AU PRINTEMPS 2012, au moment où cet essai voit le jour, Stefan Herheim met en scène SERSE de Georg Friedrich Haendel au Komische Oper de Berlin. Il y est question des passions débordantes qui préoccuperont ultérieurement un August Strindberg ou qui sont aujourd’hui le thème de soap-opéras. À l’origine, « opéra » veut dire « œuvre ». Stefan Herheim a déjà mis en scène un opéra de Haendel. En 2005, GIULIO CESARE IN EGITTO fut plébiscité au Folketeatret d’Oslo, la salle où l’on donnait le théâtre musical avant l’ouverture en 2008 du nouvel opéra. Quelque deux cent quatre-vingts ans après la création de l’œuvre, César atterrit dans un OVNI en forme de lustre au milieu de personnes vivant aujourd’hui = au milieu du peuple qui le regarde mi incrédule, mi admiratif. De cette manière, l’opéra vient « à nous ». Stefan Herheim le sait bien : un producteur est sans réserve esclave de l’opéra – sur une scène où, en l’espace de trois heures en moyenne (soit la durée de deux matchs de football ou d’une superproduction hollywoodienne), notre existence entière s’écoule en reflets entre utopie et cauchemar.
Axiome
En réalité, il est prétentieux de vouloir décrire en mots un metteur en scène. Il est un architecte qui travaille délibérément dans l’ombre au gros œuvre d’un édifice. Qui donc s’intéresse aux plans de construction une fois l’ouvrage terminé ? N’entretient-on pas précisément à l’opéra le préjugé que l’on s’en est longtemps très bien tiré sans metteur en scène ? On raconte qu’autrefois, le chanteur le plus expérimenté indiquait aux membres d’une troupe ce qu’ils devaient faire sur scène. Faux ! Il suffit de lire ne serait-ce qu’une phrase d’une lettre de Mozart ou de Verdi au sujet des jeux de scène.
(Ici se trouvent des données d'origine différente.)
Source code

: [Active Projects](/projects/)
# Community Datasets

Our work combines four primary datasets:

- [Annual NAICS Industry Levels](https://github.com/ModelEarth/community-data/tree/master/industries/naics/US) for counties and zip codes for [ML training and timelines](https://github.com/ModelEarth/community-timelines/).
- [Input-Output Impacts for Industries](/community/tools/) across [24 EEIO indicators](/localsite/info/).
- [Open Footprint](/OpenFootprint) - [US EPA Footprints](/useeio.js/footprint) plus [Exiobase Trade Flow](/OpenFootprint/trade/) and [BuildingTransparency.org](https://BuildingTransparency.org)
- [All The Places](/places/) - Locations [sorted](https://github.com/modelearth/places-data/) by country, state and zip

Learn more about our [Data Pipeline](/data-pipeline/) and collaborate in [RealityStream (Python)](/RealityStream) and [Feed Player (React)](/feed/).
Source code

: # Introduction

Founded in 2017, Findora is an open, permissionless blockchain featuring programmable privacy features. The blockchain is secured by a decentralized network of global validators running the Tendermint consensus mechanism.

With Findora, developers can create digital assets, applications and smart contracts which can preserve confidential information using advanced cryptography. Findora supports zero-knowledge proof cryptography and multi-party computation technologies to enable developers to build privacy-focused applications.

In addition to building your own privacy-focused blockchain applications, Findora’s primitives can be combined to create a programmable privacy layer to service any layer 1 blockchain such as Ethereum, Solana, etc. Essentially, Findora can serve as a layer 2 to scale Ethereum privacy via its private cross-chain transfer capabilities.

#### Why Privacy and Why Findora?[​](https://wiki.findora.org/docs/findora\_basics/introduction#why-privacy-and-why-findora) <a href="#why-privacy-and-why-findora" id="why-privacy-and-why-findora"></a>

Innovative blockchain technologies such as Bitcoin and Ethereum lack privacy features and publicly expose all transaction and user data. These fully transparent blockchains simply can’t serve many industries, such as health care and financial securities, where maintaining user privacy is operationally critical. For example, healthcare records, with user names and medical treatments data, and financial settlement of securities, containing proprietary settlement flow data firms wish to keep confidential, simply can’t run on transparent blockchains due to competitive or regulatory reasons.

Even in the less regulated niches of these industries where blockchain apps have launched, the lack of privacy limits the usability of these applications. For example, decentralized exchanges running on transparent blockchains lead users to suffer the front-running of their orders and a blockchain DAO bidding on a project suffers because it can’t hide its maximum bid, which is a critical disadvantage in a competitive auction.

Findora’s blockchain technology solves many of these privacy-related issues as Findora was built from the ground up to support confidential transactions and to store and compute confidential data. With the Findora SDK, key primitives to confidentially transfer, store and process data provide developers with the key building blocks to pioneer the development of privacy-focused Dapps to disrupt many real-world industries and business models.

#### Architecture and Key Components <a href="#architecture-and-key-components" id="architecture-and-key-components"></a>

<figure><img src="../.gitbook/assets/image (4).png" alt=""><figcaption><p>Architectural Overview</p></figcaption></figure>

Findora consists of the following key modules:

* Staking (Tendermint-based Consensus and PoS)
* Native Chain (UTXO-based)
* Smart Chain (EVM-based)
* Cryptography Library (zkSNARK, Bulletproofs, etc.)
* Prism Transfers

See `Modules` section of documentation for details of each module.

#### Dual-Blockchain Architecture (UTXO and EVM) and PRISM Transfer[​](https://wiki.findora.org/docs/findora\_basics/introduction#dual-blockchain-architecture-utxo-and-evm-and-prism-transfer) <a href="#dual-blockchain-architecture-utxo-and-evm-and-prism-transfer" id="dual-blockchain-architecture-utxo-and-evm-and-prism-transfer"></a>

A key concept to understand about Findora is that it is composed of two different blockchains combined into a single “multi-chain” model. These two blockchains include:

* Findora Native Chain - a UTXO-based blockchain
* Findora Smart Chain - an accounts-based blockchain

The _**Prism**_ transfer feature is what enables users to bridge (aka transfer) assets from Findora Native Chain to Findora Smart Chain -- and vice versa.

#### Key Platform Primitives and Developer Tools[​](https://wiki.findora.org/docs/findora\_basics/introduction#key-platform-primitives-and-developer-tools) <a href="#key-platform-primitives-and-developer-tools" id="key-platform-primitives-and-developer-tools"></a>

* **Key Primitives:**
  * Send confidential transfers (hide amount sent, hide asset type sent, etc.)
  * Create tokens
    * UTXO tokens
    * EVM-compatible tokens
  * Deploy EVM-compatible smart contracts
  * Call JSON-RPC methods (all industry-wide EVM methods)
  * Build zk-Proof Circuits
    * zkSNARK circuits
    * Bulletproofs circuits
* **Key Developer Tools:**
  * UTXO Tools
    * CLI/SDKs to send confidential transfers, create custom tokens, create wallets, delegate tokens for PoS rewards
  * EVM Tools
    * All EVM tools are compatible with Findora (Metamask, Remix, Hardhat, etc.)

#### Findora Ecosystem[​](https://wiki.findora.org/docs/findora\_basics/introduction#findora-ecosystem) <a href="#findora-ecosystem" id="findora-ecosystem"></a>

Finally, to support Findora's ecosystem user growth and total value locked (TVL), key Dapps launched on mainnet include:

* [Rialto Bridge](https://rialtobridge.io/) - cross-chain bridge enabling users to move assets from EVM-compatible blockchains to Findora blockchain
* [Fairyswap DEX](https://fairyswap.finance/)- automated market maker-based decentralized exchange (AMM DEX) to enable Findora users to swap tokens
Il y est toujours question de la mise au banc d’essai d’un « interprète » impliqué. Existe-t-il une fidélité à l’œuvre au sens « Ça ne marche que comme ça » ? Non : plus les indications précisant « comment » faire semblent être clairement notées dans une partition, plus l’obsession de liberté est grande pour l’interprète. Le système de signes et de symboles est garant de la dialectique entre donnée fixe et liberté. Le metteur en scène est un archéologue qui pénètre les dessous d’une partition, qu’il dissèque tel un médecin – organe après organe, prenant même le risque de se perdre dans des labyrinthes souterrains. Le terme français « metteur en scène » est explicite : un metteur en œuvre est un typographe, un ouvrier imprimeur, un artisan, un prestataire de services qui ne se perd pas en mots mais « agit ». Voilà qui devrait plaire à Stefan Herheim.